[Dataset entries]
▼
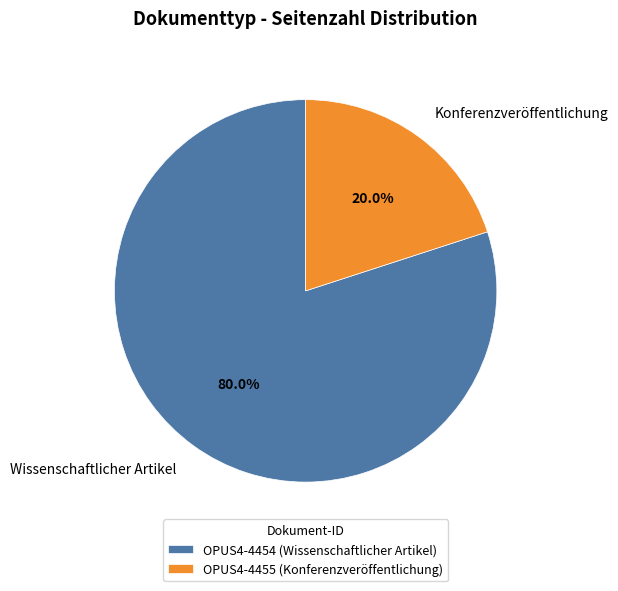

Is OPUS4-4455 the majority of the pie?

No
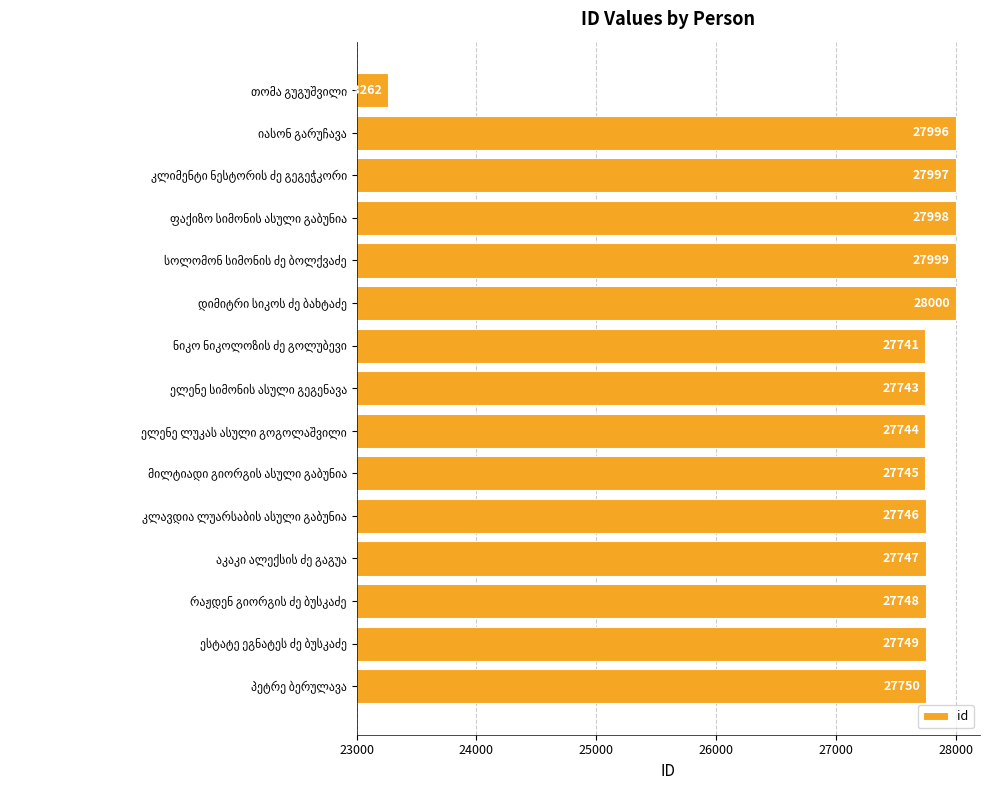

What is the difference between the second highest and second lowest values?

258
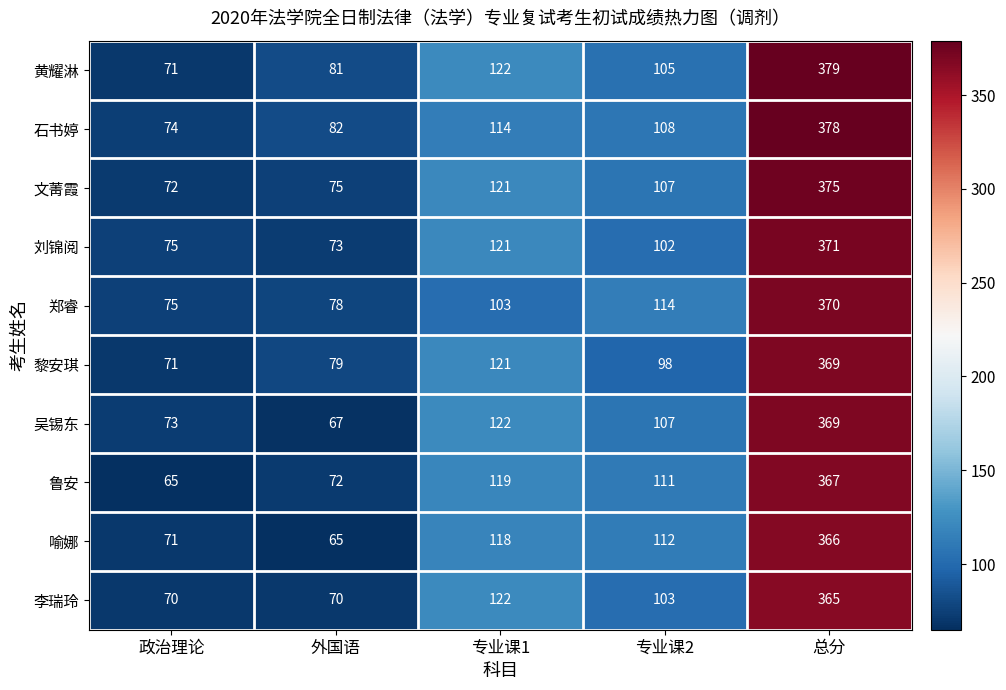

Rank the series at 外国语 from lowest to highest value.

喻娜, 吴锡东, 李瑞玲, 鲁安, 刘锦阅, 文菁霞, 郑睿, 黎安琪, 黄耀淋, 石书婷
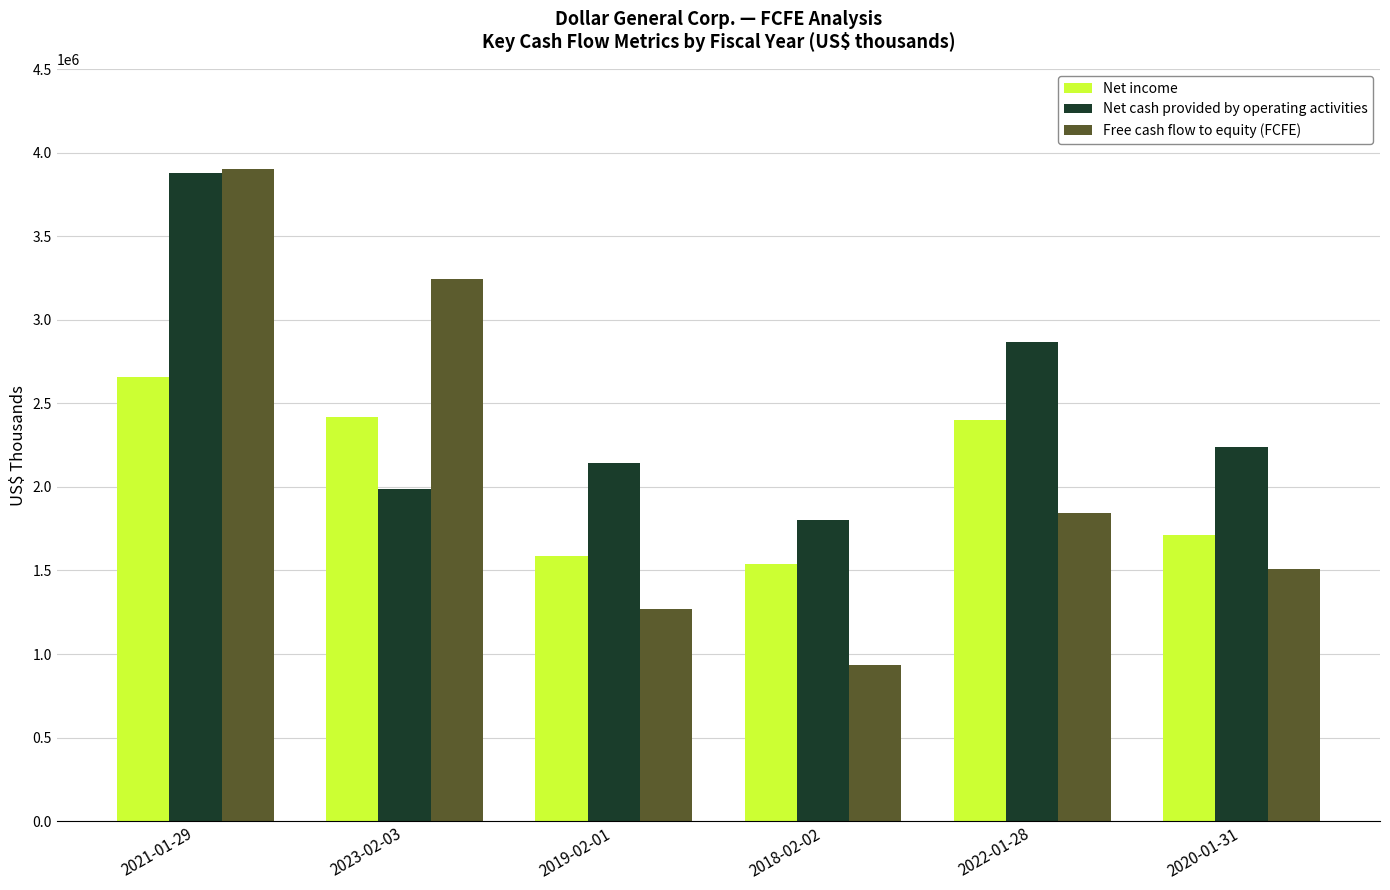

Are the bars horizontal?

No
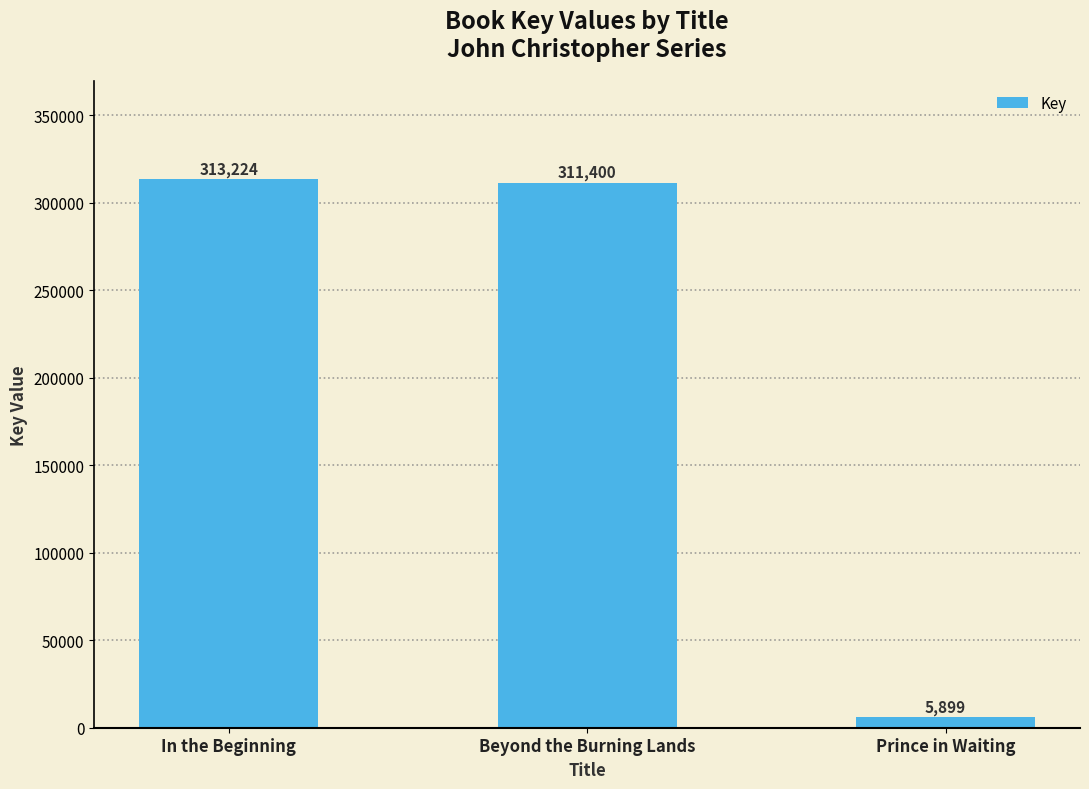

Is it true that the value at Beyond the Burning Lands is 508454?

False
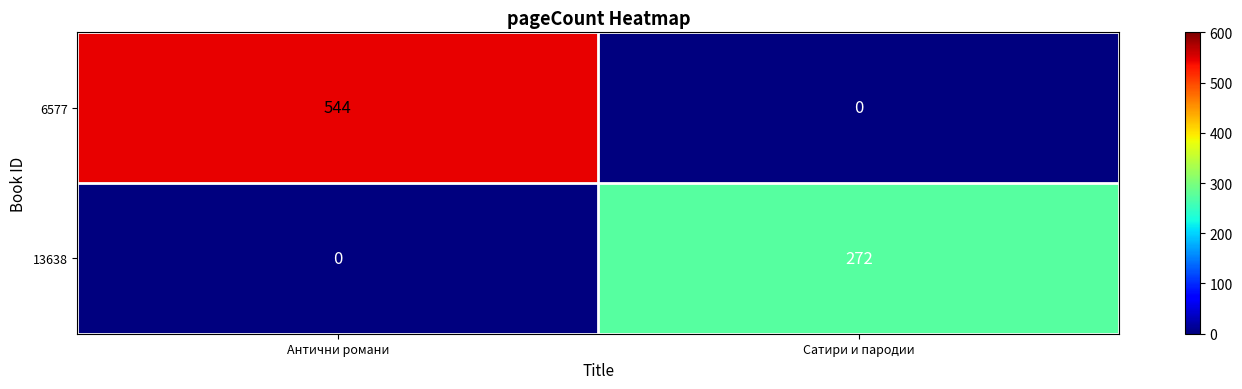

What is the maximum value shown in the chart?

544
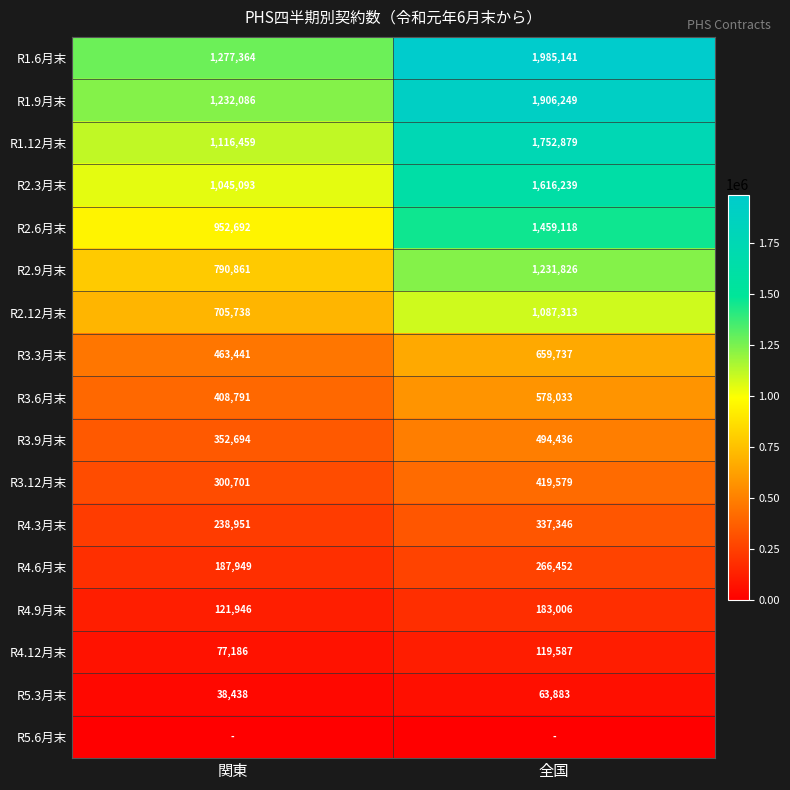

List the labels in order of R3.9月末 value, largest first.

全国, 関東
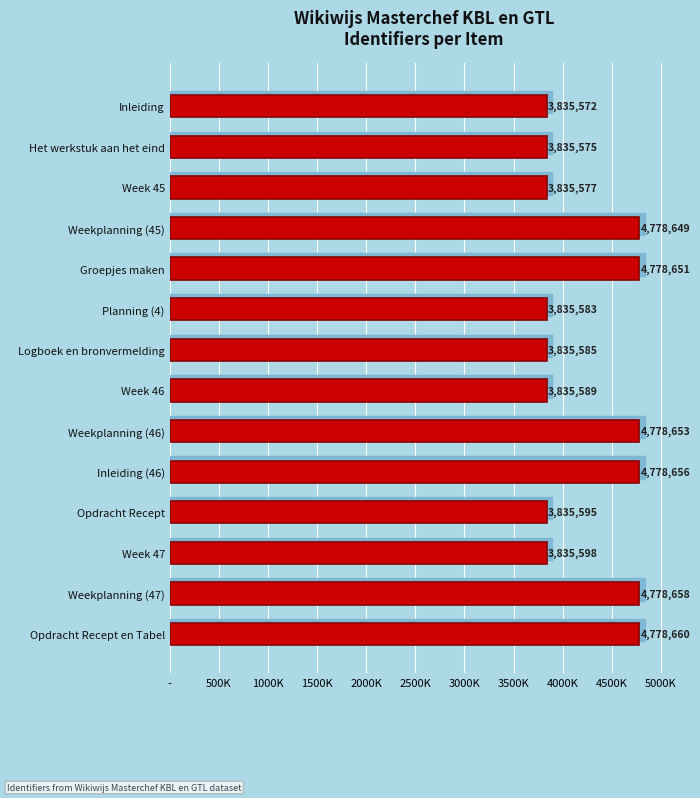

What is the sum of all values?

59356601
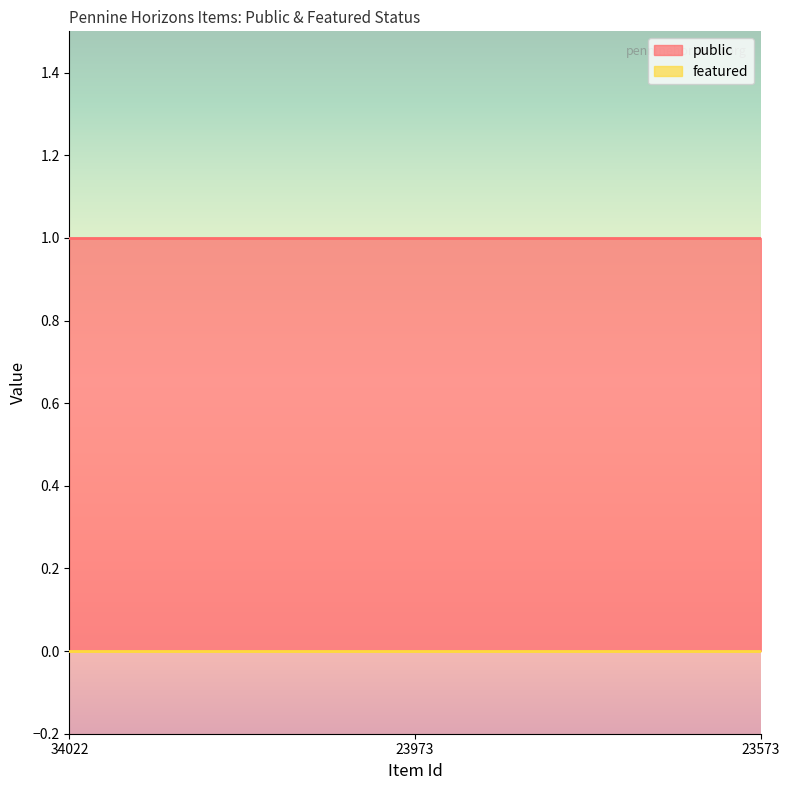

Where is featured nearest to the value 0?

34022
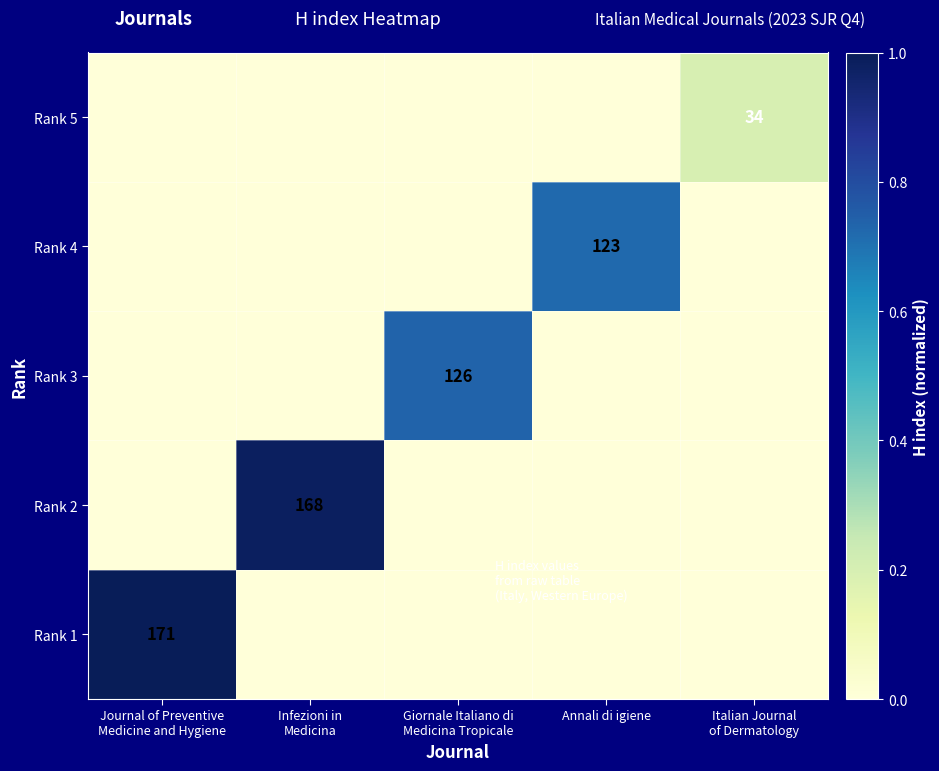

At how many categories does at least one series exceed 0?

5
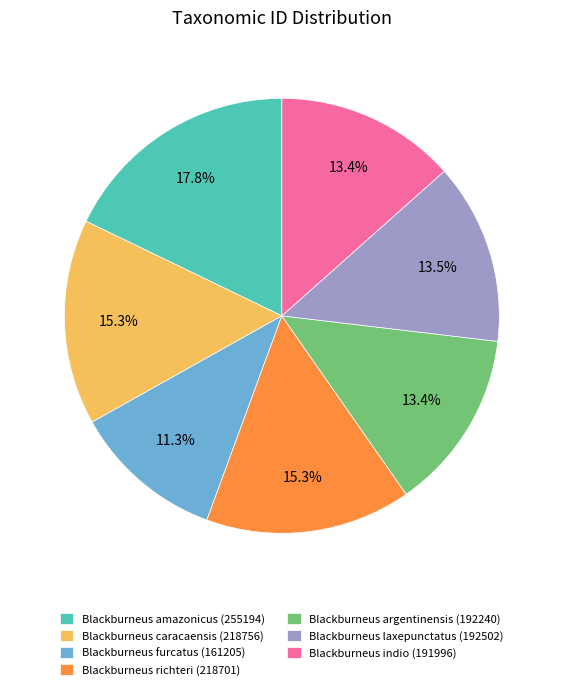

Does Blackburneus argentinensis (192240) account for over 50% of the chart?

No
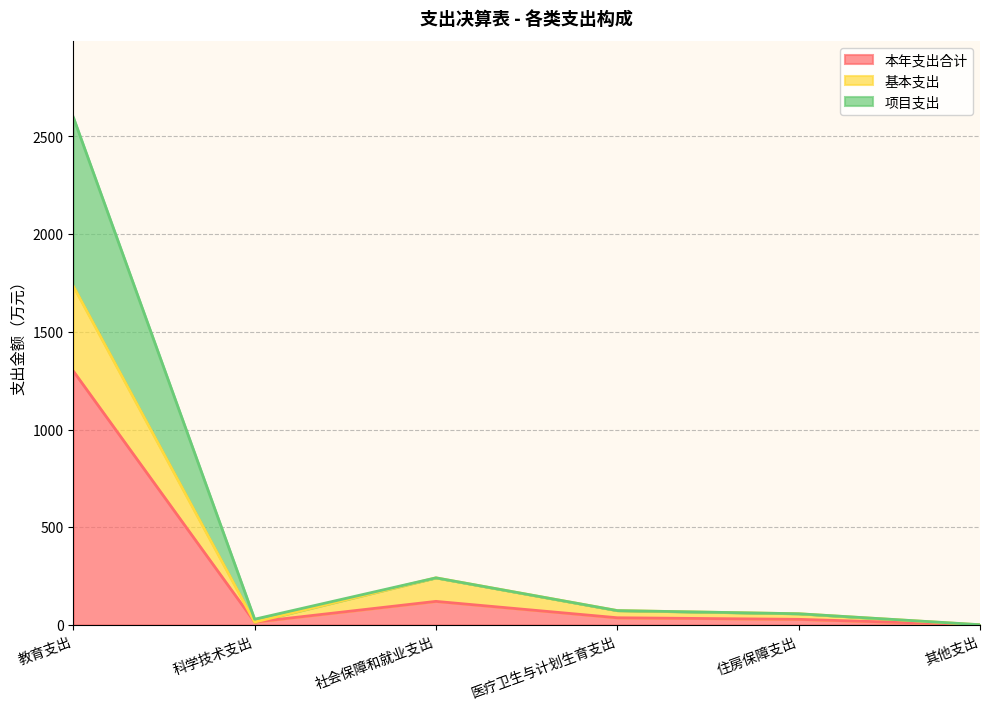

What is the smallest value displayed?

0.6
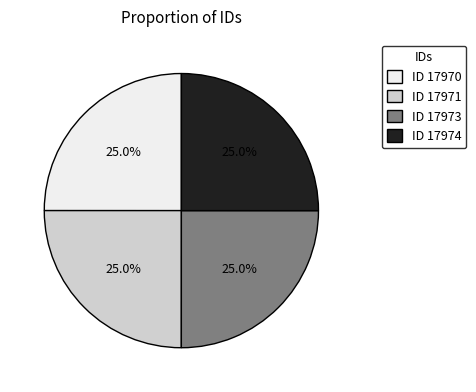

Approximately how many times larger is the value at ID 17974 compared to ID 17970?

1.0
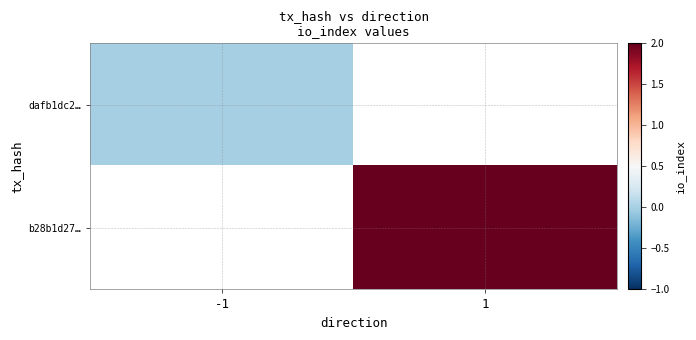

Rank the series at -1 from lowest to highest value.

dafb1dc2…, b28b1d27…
▲
→ ACTIVITY:
Rewrite all of the records above, substituting "the graph" for every occurrence of "the chart" and leaving everything else as it is. Omit the pictures from your answer.

→ EXERCISE OUTPUT:
Is OPUS4-4455 the majority of the pie?

No

What is the difference between the second highest and second lowest values?

258

Rank the series at 外国语 from lowest to highest value.

喻娜, 吴锡东, 李瑞玲, 鲁安, 刘锦阅, 文菁霞, 郑睿, 黎安琪, 黄耀淋, 石书婷

Are the bars horizontal?

No

Is it true that the value at Beyond the Burning Lands is 508454?

False

What is the maximum value shown in the graph?

544

List the labels in order of R3.9月末 value, largest first.

全国, 関東

What is the sum of all values?

59356601

Where is featured nearest to the value 0?

34022

At how many categories does at least one series exceed 0?

5

Does Blackburneus argentinensis (192240) account for over 50% of the graph?

No

What is the smallest value displayed?

0.6

Approximately how many times larger is the value at ID 17974 compared to ID 17970?

1.0

Rank the series at -1 from lowest to highest value.

dafb1dc2…, b28b1d27…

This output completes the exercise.